После его вера была похоронена. Нет, оставалась уверенность в семье. Но вера умерла. Вместе с пулей, которую Оливьеро пустил себе в висок после полугода мучений.
В день похорон его волосы отливали чем-то необычайно мрачным, вроде оникса, но свет их поблек. Наверное, из-за того, что улетела душа? Та самая, теплая, горячая. Пылкая. Необычайно яркая. В тот мрачный день Оливьеро был похож на античного бога. Величие, Благородство. Его молитва была сухой, ведь священник долго отнекивался читать молитву над самоубийцей. Но эта сухость добавляла в траурную процессию что-то запоминающееся. Что-то грустное и шуршащее. А шуршание относило к осени. Когда шипящая листва падала ему на макушку. Когда он, стоя перед гробом на коленях, лишь поцеловал бледную ладонь. Они теперь будут вместе. Отныне и навек, да?
А что оставалось Джотто?
Джотто ведь осиротел. Потому что Спейд – с Рикардо. Делает то, что должен – вылизывает пятки новому боссу. Асари заперт «изоляцией» на Родине. Джи с Лампо на деле, а Кнакл пропадает на проповедях. Самому Вонголе нездоровилось, хотя, это был для него так, пустяк. Но добивало как раз таки ощущение тоски. Он знал, что скоро приедет его семья, особняк наполнится звуками, криками и шумом. Но ведь не будет того льда, четко распределяющего часы «потехи» и «дела», больше не завопит Лампо, увидав бесшумно подошедшего Алауди. Не было того черногривого солнца, которое одним своим появлением заполняло все пространство. Не было вечно ехидствующего Спейда.
Голова. Шла кругом. Как на карусели. Что-то слышалось. Но он больше не поверит. В глюки, шорох и голоса. Вера лежит. Вот тут, перед ним. Под мраморными надгробиями. Зарывшись в пшенице волос и утонув в шоколаде глаз.
Неимоверно хотелось спать. Голова словно набилась опилками, ноги – ватой, а тело заполнил липкий и хладный свинец.
И ведь Примо знал, что болен. Что не стоит выходить.
Но ведь это его вера. Ведь он из года в год, каждый месяц приносил цветы. Не служанки, не его семья, а именно он. Он салютовал тем, кто лежал в сырой земле, храня свои секреты.
- Вонгола. Твои поступки глупы и безрассудны, - голос, пробивающийся сквозь внезапно зашуршавший дождь. Тот самый. Холодный, отрезвляющий, чуть надменный. Сталь глаз, цвет которых приобрели тучи, завидуя оттенку столь рокочущему и хладному.
- Джотто.

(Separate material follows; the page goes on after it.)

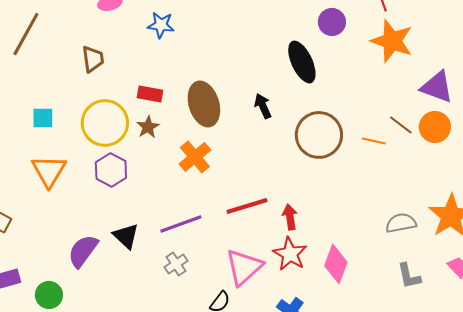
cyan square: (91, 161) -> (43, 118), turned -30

Поспи. Все потом, - мягкость и уверенность в легкой хрипотце. Мнимый жар подхватывающих рук. Обманчивость присутствия.
И никто не мог предсказать, но все случилось так, как случилось.
Джотто Вонгола, верный друг и соратник, умер. Просто потому что его скосила болезнь.
Но трудно не согласиться. Увидеть перед смертью Веру – желание воистину благородное, возможность действительно удивительная.